Exercise | Scan the records below, and wherever a line has the word "tasks", pull it out.

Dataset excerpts
[Start of Attachment]

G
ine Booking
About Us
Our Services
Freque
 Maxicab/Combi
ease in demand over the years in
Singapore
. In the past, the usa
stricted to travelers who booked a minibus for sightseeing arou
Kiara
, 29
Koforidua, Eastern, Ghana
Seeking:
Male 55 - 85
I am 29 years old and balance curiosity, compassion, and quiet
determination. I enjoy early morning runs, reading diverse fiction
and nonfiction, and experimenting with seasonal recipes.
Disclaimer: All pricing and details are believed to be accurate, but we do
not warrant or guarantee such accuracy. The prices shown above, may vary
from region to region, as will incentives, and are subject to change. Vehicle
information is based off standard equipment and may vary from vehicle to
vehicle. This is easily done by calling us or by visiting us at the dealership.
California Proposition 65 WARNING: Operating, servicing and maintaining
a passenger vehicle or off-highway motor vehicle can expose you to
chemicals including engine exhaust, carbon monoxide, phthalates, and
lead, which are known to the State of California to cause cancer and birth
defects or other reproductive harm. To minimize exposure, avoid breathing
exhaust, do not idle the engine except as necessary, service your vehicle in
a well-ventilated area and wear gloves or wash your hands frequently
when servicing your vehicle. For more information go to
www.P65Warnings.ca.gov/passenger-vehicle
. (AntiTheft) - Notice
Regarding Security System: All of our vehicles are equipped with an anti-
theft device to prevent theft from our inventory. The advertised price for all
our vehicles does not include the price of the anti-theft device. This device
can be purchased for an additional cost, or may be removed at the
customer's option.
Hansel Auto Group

[End of Attachment]
[Start of Attachment]

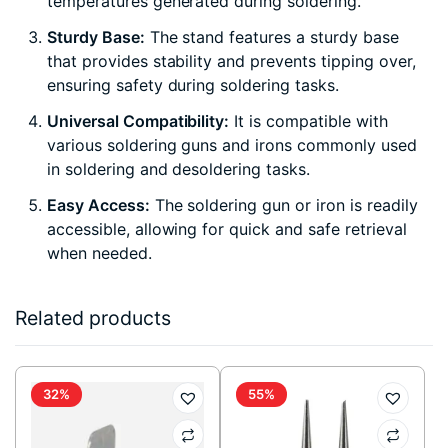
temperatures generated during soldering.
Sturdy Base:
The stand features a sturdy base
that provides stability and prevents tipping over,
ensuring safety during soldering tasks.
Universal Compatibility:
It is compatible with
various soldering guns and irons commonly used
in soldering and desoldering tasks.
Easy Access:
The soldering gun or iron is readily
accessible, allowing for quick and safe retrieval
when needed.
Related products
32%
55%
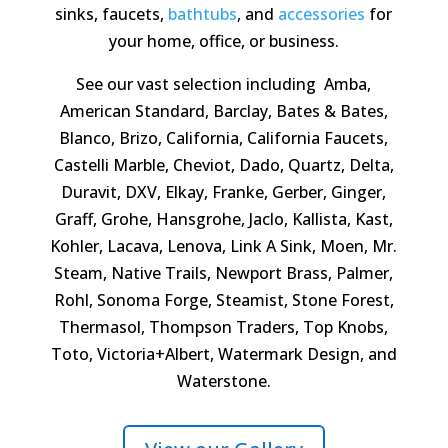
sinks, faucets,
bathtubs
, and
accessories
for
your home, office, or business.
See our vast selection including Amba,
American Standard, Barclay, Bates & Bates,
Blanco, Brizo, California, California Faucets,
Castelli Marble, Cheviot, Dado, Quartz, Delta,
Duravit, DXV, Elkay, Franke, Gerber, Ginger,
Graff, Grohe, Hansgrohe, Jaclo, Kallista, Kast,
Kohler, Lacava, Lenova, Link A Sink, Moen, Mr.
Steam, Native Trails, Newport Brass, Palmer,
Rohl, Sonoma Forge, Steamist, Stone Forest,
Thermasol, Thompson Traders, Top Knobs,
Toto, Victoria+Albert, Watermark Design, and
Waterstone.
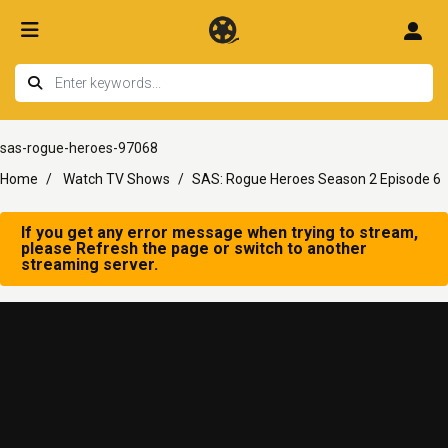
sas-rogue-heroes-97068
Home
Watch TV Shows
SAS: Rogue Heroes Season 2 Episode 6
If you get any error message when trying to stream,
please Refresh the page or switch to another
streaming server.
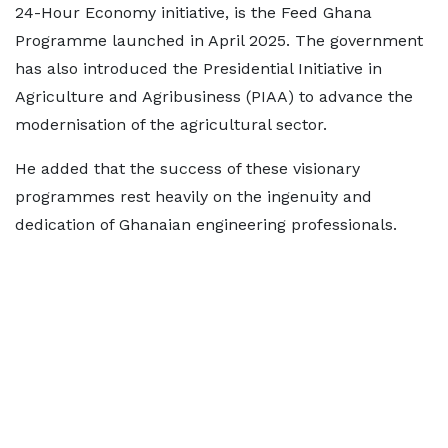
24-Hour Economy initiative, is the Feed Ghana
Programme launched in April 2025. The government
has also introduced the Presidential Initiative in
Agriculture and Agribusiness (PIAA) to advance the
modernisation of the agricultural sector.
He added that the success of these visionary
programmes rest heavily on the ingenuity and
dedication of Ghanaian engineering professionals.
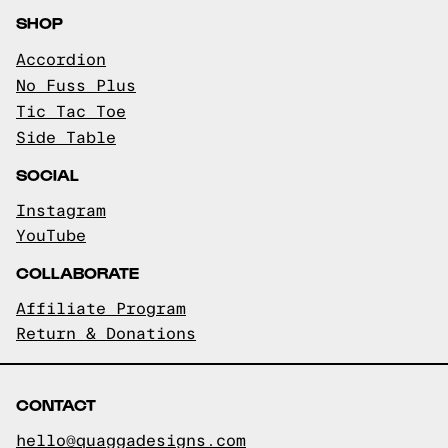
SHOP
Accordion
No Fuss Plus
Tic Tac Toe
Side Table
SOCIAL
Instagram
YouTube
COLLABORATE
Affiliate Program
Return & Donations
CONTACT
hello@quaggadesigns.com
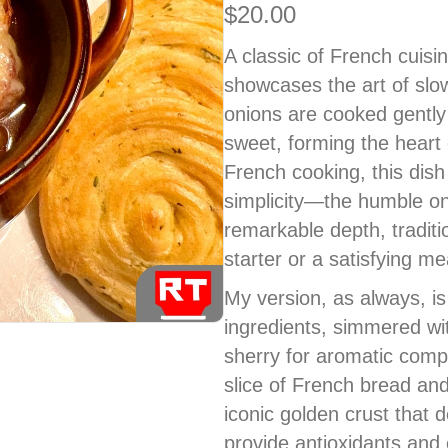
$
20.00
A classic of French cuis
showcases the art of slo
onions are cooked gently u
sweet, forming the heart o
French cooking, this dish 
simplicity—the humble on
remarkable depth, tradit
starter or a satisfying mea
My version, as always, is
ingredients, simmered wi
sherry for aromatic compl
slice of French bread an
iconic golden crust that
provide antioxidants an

[End of Attachment]
[Start of Attachment]

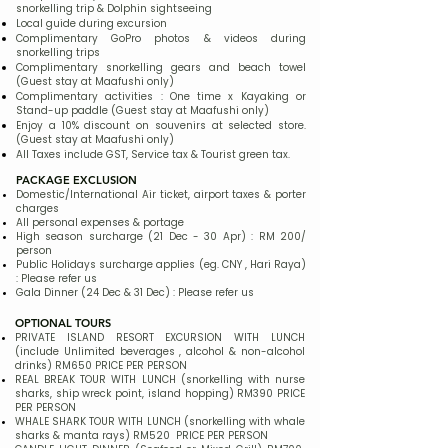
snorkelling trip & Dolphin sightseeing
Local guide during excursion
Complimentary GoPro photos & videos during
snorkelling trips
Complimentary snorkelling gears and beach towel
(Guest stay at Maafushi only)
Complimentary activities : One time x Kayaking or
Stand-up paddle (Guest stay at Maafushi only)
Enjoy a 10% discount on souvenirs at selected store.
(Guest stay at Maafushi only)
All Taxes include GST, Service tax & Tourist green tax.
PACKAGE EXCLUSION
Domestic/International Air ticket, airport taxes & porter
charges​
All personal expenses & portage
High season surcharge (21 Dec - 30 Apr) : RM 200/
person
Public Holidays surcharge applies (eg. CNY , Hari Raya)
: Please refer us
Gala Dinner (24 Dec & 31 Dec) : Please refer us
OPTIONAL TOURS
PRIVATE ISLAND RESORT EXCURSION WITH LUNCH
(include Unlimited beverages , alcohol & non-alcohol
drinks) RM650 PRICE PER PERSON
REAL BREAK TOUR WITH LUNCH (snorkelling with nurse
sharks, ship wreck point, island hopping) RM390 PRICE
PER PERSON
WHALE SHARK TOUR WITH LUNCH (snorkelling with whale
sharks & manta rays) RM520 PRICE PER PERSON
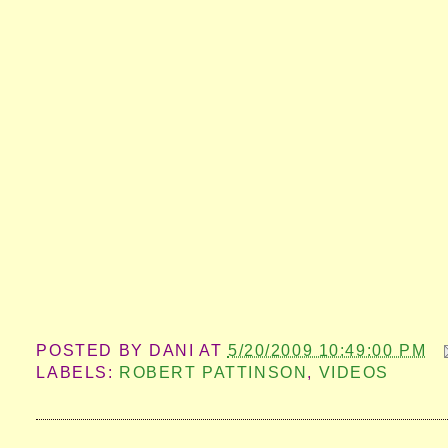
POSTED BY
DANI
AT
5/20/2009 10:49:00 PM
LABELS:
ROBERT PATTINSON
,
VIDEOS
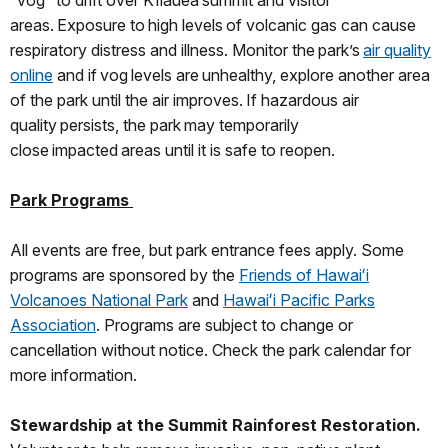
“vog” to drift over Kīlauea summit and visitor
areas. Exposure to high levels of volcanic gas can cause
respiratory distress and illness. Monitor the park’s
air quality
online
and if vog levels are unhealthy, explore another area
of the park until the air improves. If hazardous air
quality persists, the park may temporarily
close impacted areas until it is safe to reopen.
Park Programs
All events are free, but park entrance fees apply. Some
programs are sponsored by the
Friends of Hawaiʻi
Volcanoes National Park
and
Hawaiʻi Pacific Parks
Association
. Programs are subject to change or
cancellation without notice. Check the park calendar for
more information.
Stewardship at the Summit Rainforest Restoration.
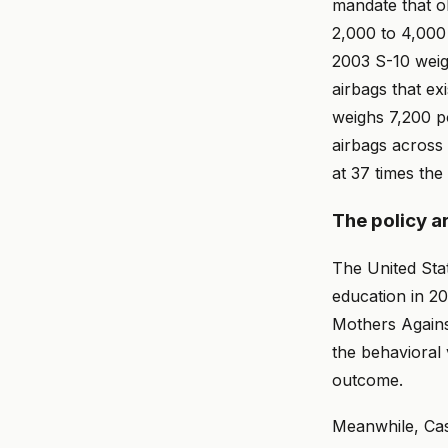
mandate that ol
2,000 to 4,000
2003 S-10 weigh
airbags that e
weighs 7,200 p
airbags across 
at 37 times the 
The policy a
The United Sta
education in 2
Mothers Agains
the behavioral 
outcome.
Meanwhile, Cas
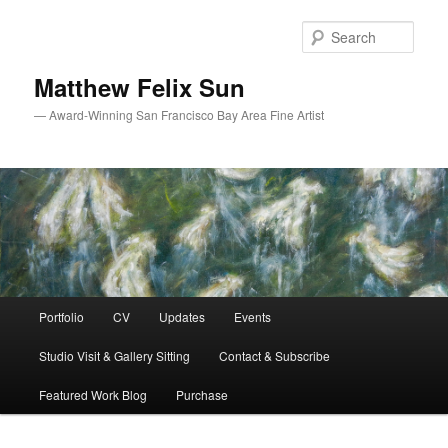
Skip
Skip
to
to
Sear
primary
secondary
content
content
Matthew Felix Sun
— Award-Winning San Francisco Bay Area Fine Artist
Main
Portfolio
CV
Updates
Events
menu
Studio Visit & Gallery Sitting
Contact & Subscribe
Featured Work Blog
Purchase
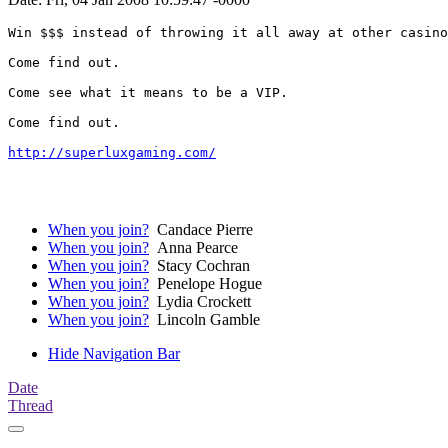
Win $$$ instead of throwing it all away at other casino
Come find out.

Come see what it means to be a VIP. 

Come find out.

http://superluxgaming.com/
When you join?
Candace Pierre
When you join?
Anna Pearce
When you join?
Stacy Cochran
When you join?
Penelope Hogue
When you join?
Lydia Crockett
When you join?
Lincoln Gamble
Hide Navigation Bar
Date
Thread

[End of Attachment]

Output of the exercise |
ensuring safety during soldering tasks.
in soldering and desoldering tasks.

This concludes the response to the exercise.